Lid is off on drink contract secrecy

September 7, 2001

Details of a confidential contract under which Coca-Cola Bottling Ltd agreed to pay a Vancouver university for exclusive soft-drink sales have finally emerged after an almost six-year legal battle.

The ten-year deal between the University of British Columbia and Coca-Cola, signed in 1995, is worth C$8.5 million (£3.8 million), according to the contract that the provincial privacy commissioner ordered to be released.

It requires the university to take 33 million cans of Coca-Cola products over the period and to encourage non-university groups to sell Coca-Cola at their events. The marketing company that brokered the deal receives 17.5 per cent of the revenue.

The signatories, who included the university administration and the student society, had originally agreed with Coca-Cola not to reveal details of the contract. Dennis Pavlich, British Columbia's vice-president of external and legal affairs, said: "That was a decision the board of governors considered with a great deal of attention.

"Making Coca-Cola preferred suppliers tipped the balance at a difficult period of severe government funding cuts."

British Columbia libraries have since been one of the bigger beneficiaries, boosting their budget by C$525,000. Improvements have also been made to various athletics programmes and facilities for the disabled.

Just after the deal was finalised, the university's student newspaper, The Ubyssey , filed a freedom of information request to British Columbia, arguing that private company practices of keeping deals confidential should not dictate public institution policy.

The university turned down the request. The newspaper appealed to the provincial privacy commission, which agreed that the students had no right to the contract details, citing sections relating to both solicitor-client privileges and disclosures harmful to the economic interests of the public body.

The Ubyssey then took the case to the top provincial court, where a judge decided the students had not had a proper hearing. The privacy commissioner then agreed to re-evaluate their case.

Former Ubyssey staffer Stanley Tromp, who had filed the original freedom of information request, recalled a decisive moment during the final hearing. "The Coca-Cola lawyers were arguing that these secret agreements were standard. But our lawyers had been collecting (publicly disclosed) contracts from around the US. They dumped that pile of contracts on the table. The other side just crumbled."

The contract was ordered to be made public in May. The university and Coca-Cola then had a month to appeal but chose not to, and then in August, the details were finally revealed.

For Mr Tromp, now a freelance journalist, the most surprising aspect of the contract was the size of the broker's commission, which he said was "scandalous".

But Dr Pavlich said this was standard. He added that it was a groundbreaking contract for a Canadian university.

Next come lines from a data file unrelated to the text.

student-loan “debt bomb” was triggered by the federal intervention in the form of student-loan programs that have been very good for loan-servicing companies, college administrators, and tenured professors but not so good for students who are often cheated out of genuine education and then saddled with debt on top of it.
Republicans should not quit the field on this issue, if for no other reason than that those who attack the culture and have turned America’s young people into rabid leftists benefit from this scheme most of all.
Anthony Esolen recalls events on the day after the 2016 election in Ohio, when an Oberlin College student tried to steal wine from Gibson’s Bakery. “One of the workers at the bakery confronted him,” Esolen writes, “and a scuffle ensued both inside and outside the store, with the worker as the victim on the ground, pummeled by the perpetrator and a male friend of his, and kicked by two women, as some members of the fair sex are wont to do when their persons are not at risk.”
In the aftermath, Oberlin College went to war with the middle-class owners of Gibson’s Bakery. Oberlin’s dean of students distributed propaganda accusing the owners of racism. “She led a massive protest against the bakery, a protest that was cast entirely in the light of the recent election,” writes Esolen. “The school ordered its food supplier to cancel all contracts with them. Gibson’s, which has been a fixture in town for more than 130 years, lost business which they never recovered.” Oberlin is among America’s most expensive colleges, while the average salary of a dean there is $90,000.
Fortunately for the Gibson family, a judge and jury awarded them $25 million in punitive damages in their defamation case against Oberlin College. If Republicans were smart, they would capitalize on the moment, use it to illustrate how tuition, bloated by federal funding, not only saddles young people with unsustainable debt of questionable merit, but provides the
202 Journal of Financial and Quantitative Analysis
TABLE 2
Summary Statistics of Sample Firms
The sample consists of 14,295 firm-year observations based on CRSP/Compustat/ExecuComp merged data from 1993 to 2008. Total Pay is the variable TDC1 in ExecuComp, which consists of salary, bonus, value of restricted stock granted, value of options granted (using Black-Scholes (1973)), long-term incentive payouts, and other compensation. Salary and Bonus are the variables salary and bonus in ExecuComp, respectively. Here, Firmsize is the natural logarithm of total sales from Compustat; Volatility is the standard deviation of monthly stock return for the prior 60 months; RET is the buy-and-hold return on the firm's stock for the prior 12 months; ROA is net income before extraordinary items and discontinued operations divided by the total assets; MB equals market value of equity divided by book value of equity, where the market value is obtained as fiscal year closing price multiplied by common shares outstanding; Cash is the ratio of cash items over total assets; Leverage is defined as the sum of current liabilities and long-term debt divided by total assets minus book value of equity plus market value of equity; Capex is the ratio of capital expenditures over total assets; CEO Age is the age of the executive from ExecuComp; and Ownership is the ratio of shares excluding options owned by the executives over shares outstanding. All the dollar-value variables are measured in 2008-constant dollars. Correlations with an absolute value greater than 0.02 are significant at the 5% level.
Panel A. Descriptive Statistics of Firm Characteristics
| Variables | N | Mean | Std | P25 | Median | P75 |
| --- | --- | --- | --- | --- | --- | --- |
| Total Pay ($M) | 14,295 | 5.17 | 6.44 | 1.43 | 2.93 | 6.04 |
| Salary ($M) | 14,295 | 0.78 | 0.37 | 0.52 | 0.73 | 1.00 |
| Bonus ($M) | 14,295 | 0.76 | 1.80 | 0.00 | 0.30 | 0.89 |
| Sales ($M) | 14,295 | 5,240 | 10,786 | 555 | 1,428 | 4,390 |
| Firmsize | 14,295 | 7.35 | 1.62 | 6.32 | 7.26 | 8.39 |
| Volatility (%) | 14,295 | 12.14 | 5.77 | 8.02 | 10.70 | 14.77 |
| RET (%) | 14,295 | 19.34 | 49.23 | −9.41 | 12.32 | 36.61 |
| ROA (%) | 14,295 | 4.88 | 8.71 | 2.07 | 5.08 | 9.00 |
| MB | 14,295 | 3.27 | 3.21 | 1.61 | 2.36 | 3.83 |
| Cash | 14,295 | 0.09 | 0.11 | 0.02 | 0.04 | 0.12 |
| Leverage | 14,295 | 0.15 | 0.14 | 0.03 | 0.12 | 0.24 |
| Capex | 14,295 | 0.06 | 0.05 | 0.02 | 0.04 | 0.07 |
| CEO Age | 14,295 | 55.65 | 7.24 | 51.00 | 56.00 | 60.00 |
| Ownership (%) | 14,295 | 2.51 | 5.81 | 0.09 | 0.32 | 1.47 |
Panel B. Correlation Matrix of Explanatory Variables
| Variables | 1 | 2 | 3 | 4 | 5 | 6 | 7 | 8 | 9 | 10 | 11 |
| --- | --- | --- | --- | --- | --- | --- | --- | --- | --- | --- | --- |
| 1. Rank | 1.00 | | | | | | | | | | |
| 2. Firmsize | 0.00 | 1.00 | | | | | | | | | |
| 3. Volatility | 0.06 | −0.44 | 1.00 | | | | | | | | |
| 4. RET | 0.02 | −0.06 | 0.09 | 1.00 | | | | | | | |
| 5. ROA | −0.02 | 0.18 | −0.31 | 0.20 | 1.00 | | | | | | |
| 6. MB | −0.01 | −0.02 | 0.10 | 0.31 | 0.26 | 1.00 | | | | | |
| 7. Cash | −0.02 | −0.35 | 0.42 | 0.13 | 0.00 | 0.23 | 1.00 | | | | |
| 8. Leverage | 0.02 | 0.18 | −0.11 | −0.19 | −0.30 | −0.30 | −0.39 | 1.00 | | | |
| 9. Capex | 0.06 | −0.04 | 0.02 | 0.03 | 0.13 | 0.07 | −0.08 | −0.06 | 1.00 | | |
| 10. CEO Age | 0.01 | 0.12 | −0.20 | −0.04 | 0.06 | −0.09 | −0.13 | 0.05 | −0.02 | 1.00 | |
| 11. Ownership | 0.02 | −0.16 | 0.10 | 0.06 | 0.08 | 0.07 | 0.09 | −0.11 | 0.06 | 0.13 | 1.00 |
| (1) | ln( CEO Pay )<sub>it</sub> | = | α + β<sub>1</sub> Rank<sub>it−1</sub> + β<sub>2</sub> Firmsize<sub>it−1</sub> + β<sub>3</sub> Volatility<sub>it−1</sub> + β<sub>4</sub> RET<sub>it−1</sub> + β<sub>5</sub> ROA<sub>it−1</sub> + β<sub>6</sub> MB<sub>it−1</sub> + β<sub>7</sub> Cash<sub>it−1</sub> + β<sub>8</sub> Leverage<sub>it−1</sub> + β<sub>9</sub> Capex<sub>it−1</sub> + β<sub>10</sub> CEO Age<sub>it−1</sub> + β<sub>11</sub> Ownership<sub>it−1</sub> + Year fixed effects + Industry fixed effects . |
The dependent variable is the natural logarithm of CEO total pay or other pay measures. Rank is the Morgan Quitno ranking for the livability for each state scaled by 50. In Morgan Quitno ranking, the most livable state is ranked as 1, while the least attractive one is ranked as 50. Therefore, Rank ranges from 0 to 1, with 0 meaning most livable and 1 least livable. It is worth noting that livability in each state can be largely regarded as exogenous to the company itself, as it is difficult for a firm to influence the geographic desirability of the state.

In 1995, British Columbia was the first Canadian university to sign an exclusivity deal with a soft-drink maker. This happened after a wave of earlier American contracts that began with a US $14 million deal signed by Pennsylvania State University in 1993.

With fierce opposition surrounding a proposed contract, McGill University students, last year, convinced their administration not to pursue an agreement with Coca-Cola. But more than half the country's universities have signed deals with either Coca-Cola or PepsiCo and most have kept details confidential. This decision may change that.

"I don't think any other universities could keep it secret now," Mr Tromp said.